>>

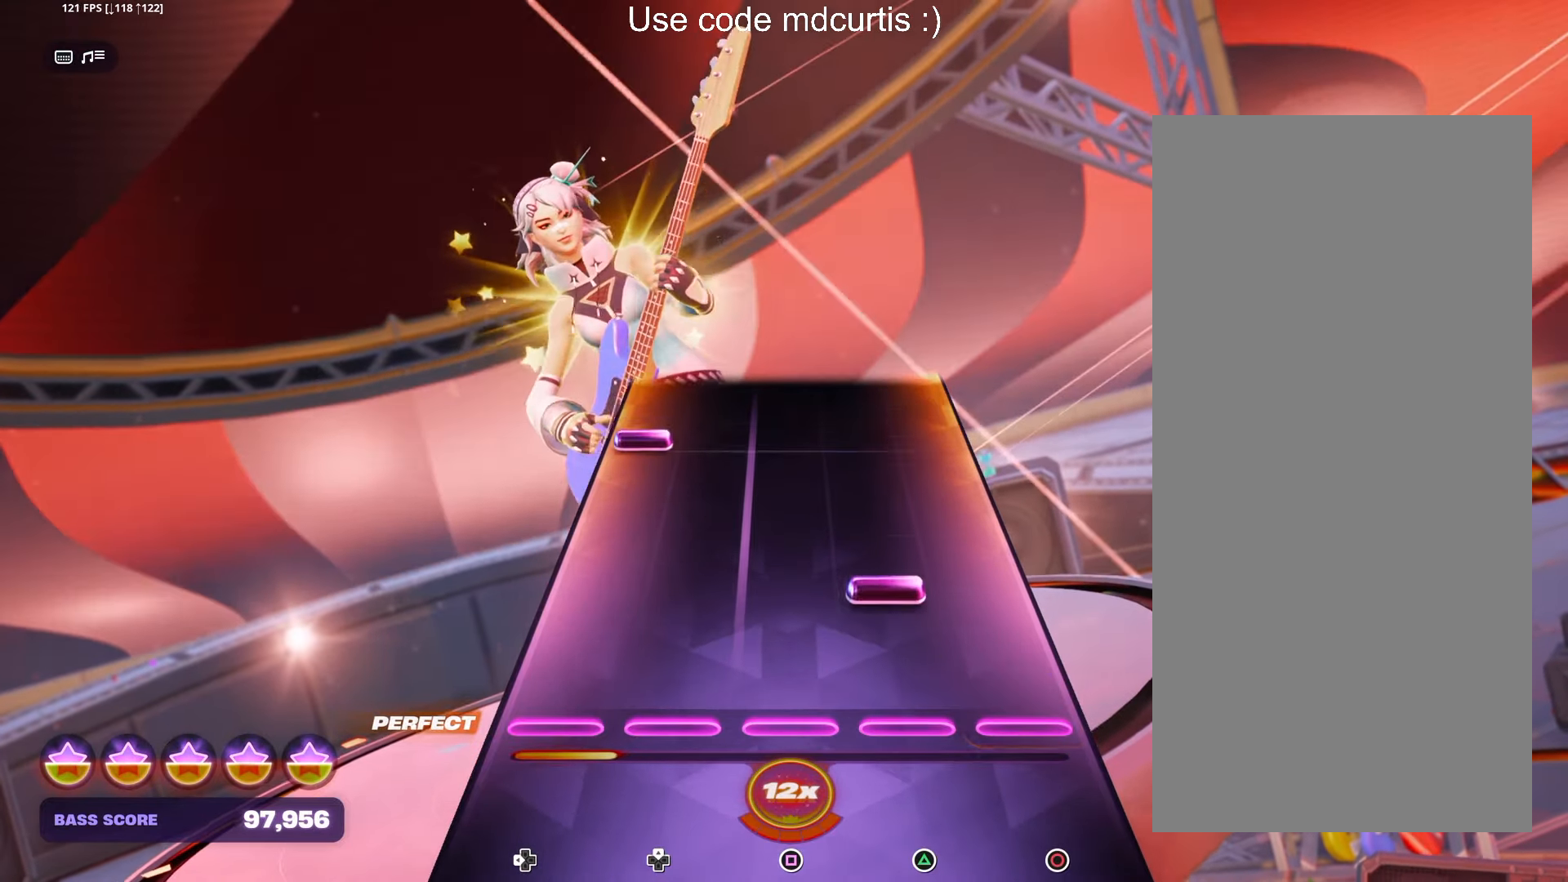
{"buttons": ["DPAD_LEFT"], "left_stick": "center", "right_stick": "center", "events": [[167, "TRIANGLE", "down"], [250, "TRIANGLE", "up"], [417, "DPAD_LEFT", "down"]]}
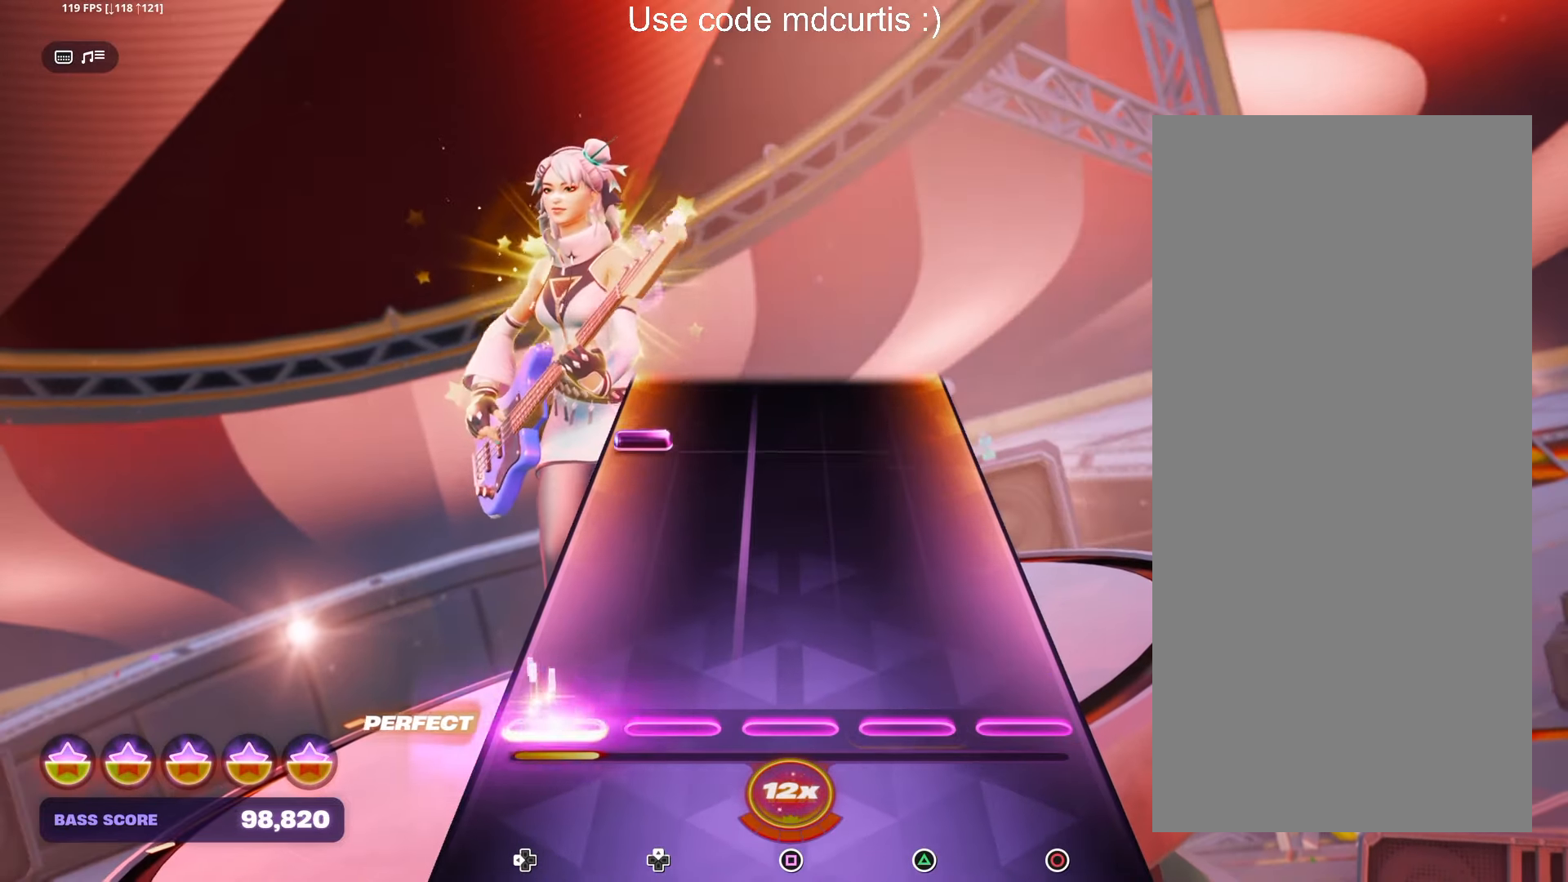
{"buttons": [], "left_stick": "center", "right_stick": "center", "events": [[17, "DPAD_LEFT", "up"], [383, "DPAD_LEFT", "down"], [500, "DPAD_LEFT", "up"]]}
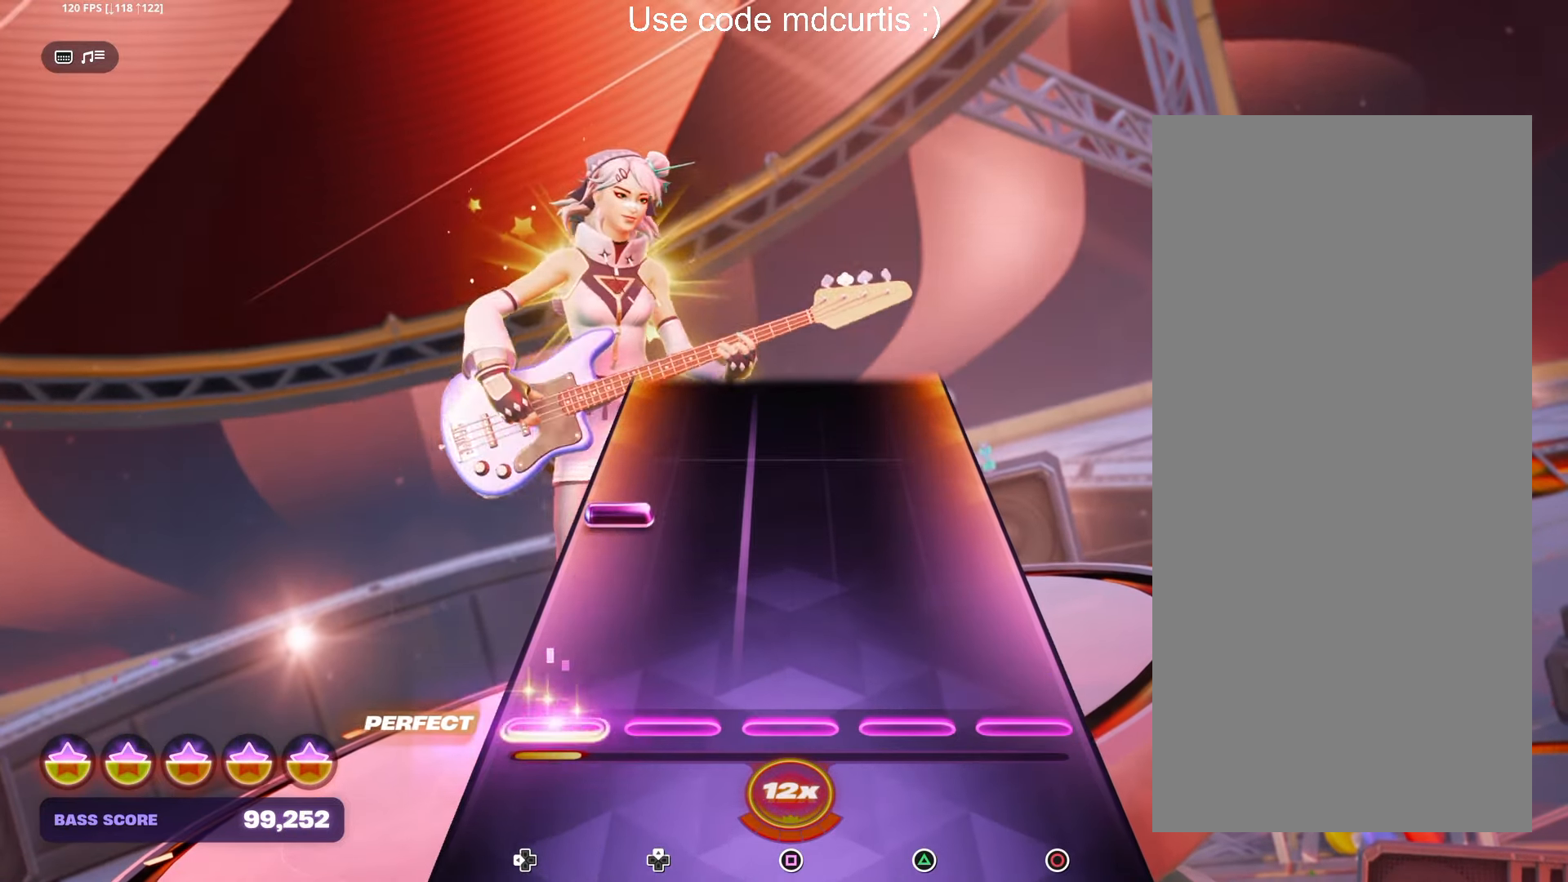
{"buttons": [], "left_stick": "center", "right_stick": "center", "events": [[250, "DPAD_LEFT", "down"], [367, "DPAD_LEFT", "up"]]}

<<

What to work on: Please restate all of the listing above word for word, with no pictures.

Solution for this exercise:
{"buttons": ["DPAD_LEFT"], "left_stick": "center", "right_stick": "center", "events": [[167, "TRIANGLE", "down"], [250, "TRIANGLE", "up"], [417, "DPAD_LEFT", "down"]]}
{"buttons": [], "left_stick": "center", "right_stick": "center", "events": [[17, "DPAD_LEFT", "up"], [383, "DPAD_LEFT", "down"], [500, "DPAD_LEFT", "up"]]}
{"buttons": [], "left_stick": "center", "right_stick": "center", "events": [[250, "DPAD_LEFT", "down"], [367, "DPAD_LEFT", "up"]]}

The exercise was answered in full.